Classic Pissaladière (Provençal Onion Tart)

Serves 10 – 12

Made using our Perfobake Loose-Based Quiche Tin, view our full Perfobake range here

Ingredients

For the dough

  • 375g strong white flour
  • 1 tsp salt
  • 1 tsp easy-blend dried yeast
  • Freshly ground black pepper
  • 1 tsp dried Herbes de Provence
  • 1 tbsp olive oil
  • 250ml hand-hot water

For the topping

  • 5 tbsp olive oil
  • 5 very large onions, peeled, halved and sliced
  • 1 large clove garlic, peeled and crushed
  • 4 sprigs fresh thyme, stalks discarded
  • Freshly ground black pepper
  • 100g anchovy fillets in olive oil
  • Approx. 16 pitted black olives, halved

Instructions

  1. To make the dough, sift the flour and salt into a bowl then stir in the yeast, pepper and herbs and make a well in the centre.
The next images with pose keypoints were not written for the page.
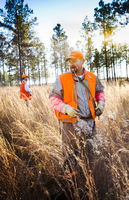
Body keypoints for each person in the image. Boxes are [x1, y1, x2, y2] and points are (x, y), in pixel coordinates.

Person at [49, 50, 105, 167]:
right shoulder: (62, 79)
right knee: (71, 158)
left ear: (83, 61)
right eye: (70, 61)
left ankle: (89, 179)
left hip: (90, 123)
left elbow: (100, 92)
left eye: (74, 61)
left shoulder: (92, 77)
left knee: (91, 155)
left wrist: (101, 103)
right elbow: (54, 98)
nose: (71, 64)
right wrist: (65, 108)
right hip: (71, 125)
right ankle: (72, 183)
Pour in the oil and add around 250ml hand-hot water, or enough to form a soft but not sticky dough.
  2. Turn the dough out onto a lightly floured surface and knead for 3-5 minutes or until smooth and no longer sticky. Return the dough to the bowl, cover with a clean tea towel or cling film and leave to rise at room temperature for 1 hour or until doubled in size.
  3. Meanwhile, make the topping by heating 5 tbsp olive oil in a large pan. Add the onions, garlic, thyme and plenty of freshly ground black pepper and cook over a medium heat, stirring frequently for 20-25 minutes or until the onions are soft and golden brown ─ they should be squishy’ when pressed with a spoon. Remove from the heat and leave to cool.
  4. Turn the risen dough out onto a floured surface and knead for 1-2 minutes, then roll out to a 40cm circle. You will have to be very forceful with the dough as it will keep springing back once rolled, but if you persevere you will get there!
  5. Line the base and sides of the Perfobake tin with the dough, using your rolling pin to lift it into place and pressing the dough against the sides with your fingers. Cover with a clean tea towel and leave to rest for 10 minutes.
  6. Preheat the oven to 220°C/Gas 7 while the dough rests. Spread the cooled onion topping over the dough base. Drain the anchovies, reserving the oil, then arrange them in a criss-cross pattern on top, studding the centre of each square with an olive half.
  7. Lightly brush the olives with the reserved anchovy oil, then bake on a high oven shelf for 25-30 minutes or until well risen and golden brown. Serve while still hot.